Apache Accumulo Wikipedia Search Example
This project contains a sample application for ingesting and querying wikipedia data.
Though not strictly required, the ingest will go more quickly if the files are decompressed:
$ bunzip2 < enwiki-*-pages-articles.xml.bz2 | hadoop fs -put - /wikipedia/enwiki-pages-articles.xml
Configuration and Build
-----------------------
1. Copy ingest/conf/wikipedia.xml.example to ingest/conf/wikipedia.xml and change contents to specify Accumulo information
(For parallel ingest, instead copy ingest/conf/wikipedia_parallel.xml.example to ingest/conf/wikipedia.xml)
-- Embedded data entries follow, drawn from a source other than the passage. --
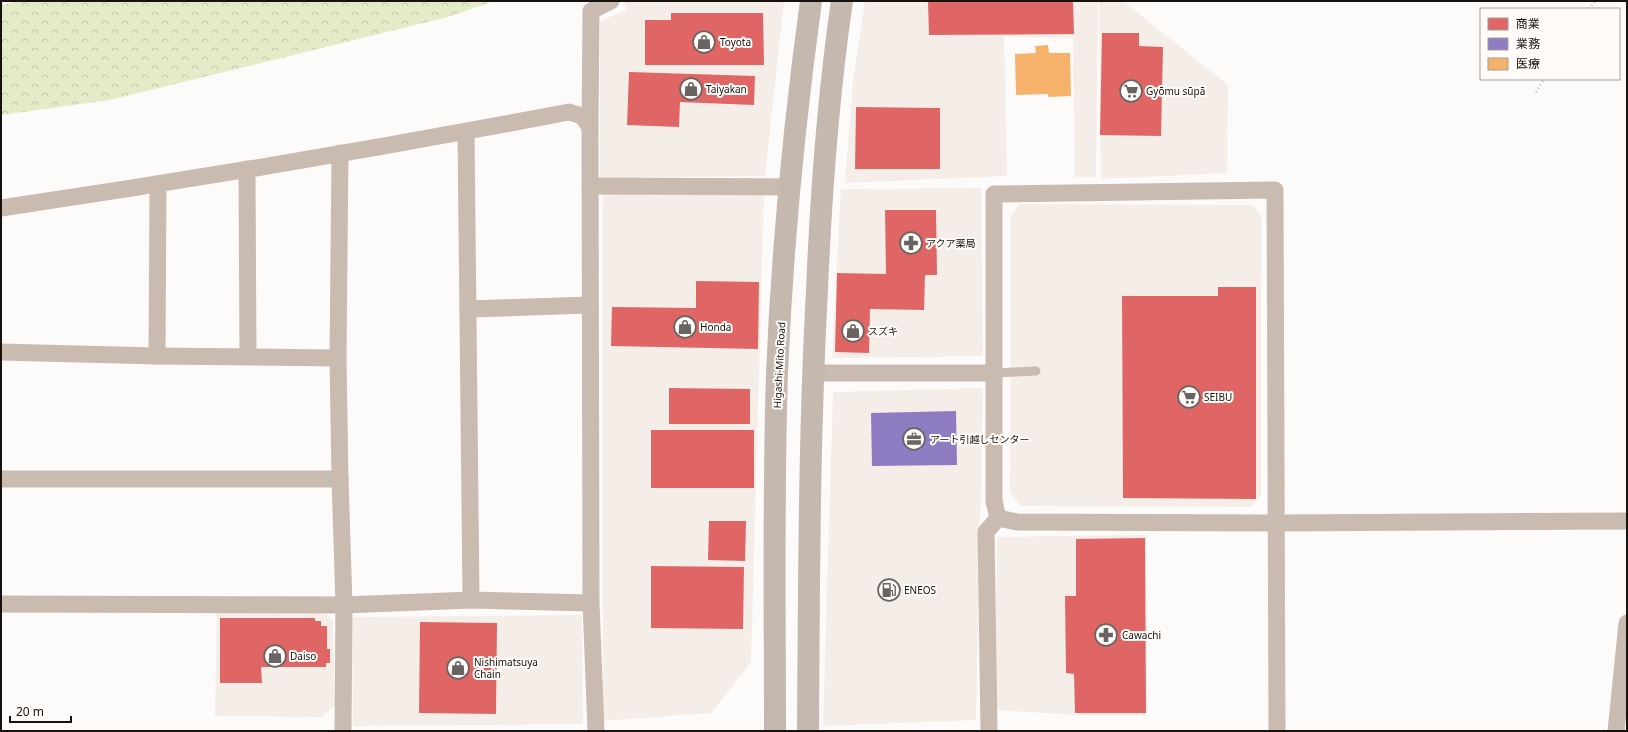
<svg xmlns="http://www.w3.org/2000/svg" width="1628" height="732" font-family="'Noto Sans','Noto Sans JP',sans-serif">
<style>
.built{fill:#f5ede7}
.forest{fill:url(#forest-crowns)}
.shops{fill:#e06666}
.offices{fill:#8e7cc3}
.health{fill:#f6b26b}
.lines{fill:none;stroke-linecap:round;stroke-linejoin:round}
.path{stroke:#c2b9b2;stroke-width:2.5;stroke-dasharray:1 3;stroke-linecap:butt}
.lane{stroke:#cabbb0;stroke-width:9}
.street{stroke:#cabbb0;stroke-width:17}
.highway{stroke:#c5b8af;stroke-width:22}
.labels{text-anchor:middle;stroke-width:4;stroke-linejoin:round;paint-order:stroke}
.poi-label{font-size:10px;fill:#17120e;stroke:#fefbf9;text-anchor:start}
.street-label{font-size:10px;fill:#17120e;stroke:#fefbf9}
</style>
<defs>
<pattern id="forest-crowns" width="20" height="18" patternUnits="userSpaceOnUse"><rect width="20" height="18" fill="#e4ebc8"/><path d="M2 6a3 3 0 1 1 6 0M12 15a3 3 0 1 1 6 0" fill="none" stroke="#c3c8ab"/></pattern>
</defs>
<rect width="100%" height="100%" fill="#fdfbfa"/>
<g class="built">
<polygon points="624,1 784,1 765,176 600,178 600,21 626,10"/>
<polygon points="865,1 1098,1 1096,177 1075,177 1073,38 1004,37 1007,176 845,183 853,82"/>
<polygon points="1099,1 1123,1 1228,85 1227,173 1101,179"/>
<polygon points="981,188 983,356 832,358 841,189"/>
<polygon points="603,191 764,193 751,662 711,713 603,721"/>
<polygon points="1020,204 1252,205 1261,216 1261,495 1251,507 1021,506 1010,493 1011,216"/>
<polygon points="983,388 976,720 823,726 833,392"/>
<polygon points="1146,535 1147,715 1078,715 994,710 997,537"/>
<polygon points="320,609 327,614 333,622 335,705 322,717 215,716 217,610"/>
<polygon points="582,615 583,724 353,726 352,617"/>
</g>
<polygon class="forest" points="19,1 494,1 448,17 110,100 1,115 1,5"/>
<g class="shops">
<polygon points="928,1 1073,1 1074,34 929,35"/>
<polygon points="671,13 763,13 764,65 645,65 645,20 671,20"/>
<polygon points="1102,33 1139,33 1139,46 1163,47 1161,136 1100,135"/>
<polygon points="629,72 755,76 754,105 680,102 679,127 627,125"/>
<polygon points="856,107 940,108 940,169 855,169"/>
<polygon points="885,210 936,210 937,275 925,275 924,310 870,309 869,353 835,352 837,273 886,274"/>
<polygon points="696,281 759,282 758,349 611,346 612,307 696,308"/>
<polygon points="1218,287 1256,287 1256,499 1123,498 1122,296 1218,296"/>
<polygon points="669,388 750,389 750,424 669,424"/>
<rect x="651" y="430" width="103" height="58"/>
<polygon points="709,521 746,521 745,561 708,560"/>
<polygon points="1145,538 1146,713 1075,713 1074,674 1066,673 1065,596 1076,596 1076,539"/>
<polygon points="651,566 744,567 743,629 651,628"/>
<polygon points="220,618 315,618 315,621 321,621 321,626 327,626 327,649 330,649 330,663 326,663 326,667 261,667 262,683 220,683"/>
<polygon points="420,622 497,623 496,714 419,713"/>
</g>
<polygon class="offices" points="956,411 957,465 872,466 871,413"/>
<polygon class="health" points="1048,45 1049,53 1070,53 1071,96 1048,97 1048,94 1016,95 1015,54 1036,53 1035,46"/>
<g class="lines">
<g class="path">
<polyline points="1589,9 1595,1"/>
<polyline points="1536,92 1544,79"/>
</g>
<polyline class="lane" points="995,373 1036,371"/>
<g class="street">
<polyline points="590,127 591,11 611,1"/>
<polyline points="466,132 471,600"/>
<polyline points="340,153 338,358 340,479 344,605 343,731"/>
<polyline points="247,169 248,357"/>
<polyline points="590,186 789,187"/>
<path d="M1 208C191 180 380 148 569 112L582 116 590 127 591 603 596 731"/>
<polyline points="468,309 590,305"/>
<polyline points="1,352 157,356 338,358"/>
<polyline points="157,356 158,184"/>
<polyline points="813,373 995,373"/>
<polyline points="1,479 340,479"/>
<polyline points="1,604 344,605 471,600 591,603"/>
<polyline points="989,731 986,532 998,518"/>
<polyline points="1277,731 1275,190 994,194 994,501 998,518 1017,522 1277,523 1627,521"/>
<polyline points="1616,731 1627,623"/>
</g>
<g class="highway">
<path d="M775 731C775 612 773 493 777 374 782 249 794 125 811 1"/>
<path d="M808 731C809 584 809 437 817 290 821 193 828 97 842 1"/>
</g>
</g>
<defs>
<g id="shop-ring" transform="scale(1.15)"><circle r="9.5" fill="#fefbf9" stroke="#686461" stroke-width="1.5"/><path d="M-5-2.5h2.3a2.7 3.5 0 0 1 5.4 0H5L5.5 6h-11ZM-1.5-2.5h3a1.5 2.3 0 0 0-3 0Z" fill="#686461"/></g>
<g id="supermarket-ring" transform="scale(1.15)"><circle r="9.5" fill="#fefbf9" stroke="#686461" stroke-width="1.5"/><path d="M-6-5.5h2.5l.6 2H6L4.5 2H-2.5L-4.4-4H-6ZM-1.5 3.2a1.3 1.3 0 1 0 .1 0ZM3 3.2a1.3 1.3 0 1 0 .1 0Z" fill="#686461"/></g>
<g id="pharmacy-ring" transform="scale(1.15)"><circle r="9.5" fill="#fefbf9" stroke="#686461" stroke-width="1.5"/><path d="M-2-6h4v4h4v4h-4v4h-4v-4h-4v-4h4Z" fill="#686461"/></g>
<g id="office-ring" transform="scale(1.15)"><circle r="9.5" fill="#fefbf9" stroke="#686461" stroke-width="1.5"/><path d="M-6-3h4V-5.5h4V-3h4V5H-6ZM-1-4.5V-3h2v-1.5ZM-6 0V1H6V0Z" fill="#686461"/></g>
<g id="fuel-ring" transform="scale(1.15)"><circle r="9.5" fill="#fefbf9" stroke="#686461" stroke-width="1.5"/><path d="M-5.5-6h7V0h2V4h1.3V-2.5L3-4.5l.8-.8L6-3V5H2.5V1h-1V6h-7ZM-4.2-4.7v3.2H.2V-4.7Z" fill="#686461"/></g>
</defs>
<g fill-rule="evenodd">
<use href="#shop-ring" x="704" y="42"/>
<use href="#shop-ring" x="691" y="89"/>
<use href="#supermarket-ring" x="1131" y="91"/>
<use href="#pharmacy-ring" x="911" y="243"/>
<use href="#shop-ring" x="685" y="327"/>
<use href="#shop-ring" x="853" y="331"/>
<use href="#supermarket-ring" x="1189" y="397"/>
<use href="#office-ring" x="914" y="439"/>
<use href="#fuel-ring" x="889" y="590"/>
<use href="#pharmacy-ring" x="1106" y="635"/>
<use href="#shop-ring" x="275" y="656"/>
<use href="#shop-ring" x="458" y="668"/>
</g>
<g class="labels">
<g class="poi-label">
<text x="720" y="46">Toyota</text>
<text x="706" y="93">Taiyakan</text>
<text x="1146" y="95">Gyōmu sūpā</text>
<text x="926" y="247">アクア薬局</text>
<text x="700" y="331">Honda</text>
<text x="868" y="335">スズキ</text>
<text x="1204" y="401">SEIBU</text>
<text x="930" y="443">アート引越しセンター</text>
<text x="904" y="594">ENEOS</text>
<text x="1122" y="639">Cawachi</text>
<text x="290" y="660">Daiso</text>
<text x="474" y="666">Nishimatsuya<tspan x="474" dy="12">Chain</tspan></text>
</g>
<g class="street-label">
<text transform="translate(779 365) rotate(-87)" y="4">Higashi-Mito Road</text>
</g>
</g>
<rect width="1628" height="732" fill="none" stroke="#17120e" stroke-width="4"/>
<rect x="1480" y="8" width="140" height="72" fill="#fefbf9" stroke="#a29e9b"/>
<rect x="1488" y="18" width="20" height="12" fill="#e06666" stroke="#a29e9b"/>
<text x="1516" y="28" font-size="12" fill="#17120e">商業</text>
<rect x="1488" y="38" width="20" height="12" fill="#8e7cc3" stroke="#a29e9b"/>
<text x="1516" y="48" font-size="12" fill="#17120e">業務</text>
<rect x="1488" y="58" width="20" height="12" fill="#f6b26b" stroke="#a29e9b"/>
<text x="1516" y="68" font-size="12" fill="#17120e">医療</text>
<path d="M10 716v6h61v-6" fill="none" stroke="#17120e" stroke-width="2"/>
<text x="16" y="716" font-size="12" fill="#17120e" stroke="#fefbf9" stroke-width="3" paint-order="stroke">20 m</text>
</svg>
2. Copy webapp/src/main/resources/app.properties.example to webapp/src/main/resources/app.properties and change contents
as done in step 1.
3. From the wikisearch directory, run mvn package
Ingest
------
1. Copy ingest/target/wikisearch-ingest-*.tar.gz to cluster and untar
2. Copy lib/wikisearch-ingest-*.jar and lib/protobuf-java-*.jar to $ACCUMULO_HOME/lib/ext
3. Run bin/ingest.sh with one argument: the name of the directory in HDFS where the wikipedia XML
files reside, this will start a MapReduce job to ingest the data into Accumulo
(For parallel ingest, instead run ingest/bin/ingest_parallel.sh)
Query
-----
1. Copy the following jars to the $ACCUMULO_HOME/lib/ext directory from the query/target/dependency directory:
commons-jexl-*.jar
guava-*.jar
kryo-*.jar
minlog-*.jar
2. Copy query/target/wikisearch-query-*.jar to $ACCUMULO_HOME/lib/ext
3. Use the Accumulo shell and give the user permissions for the wikis that you loaded, for example:
setauths -u <user> -s all,enwiki,eswiki,frwiki,fawiki
4. cd into webapp and run mvn jetty:run
5. Open a browser and goto: http://localhost:8080/accumulo-wikisearch/
You can issue the queries using this user interface or via the REST url: <host>/accumulo-wikisearch/rest/query
6. Ctrl-C to stop the jetty container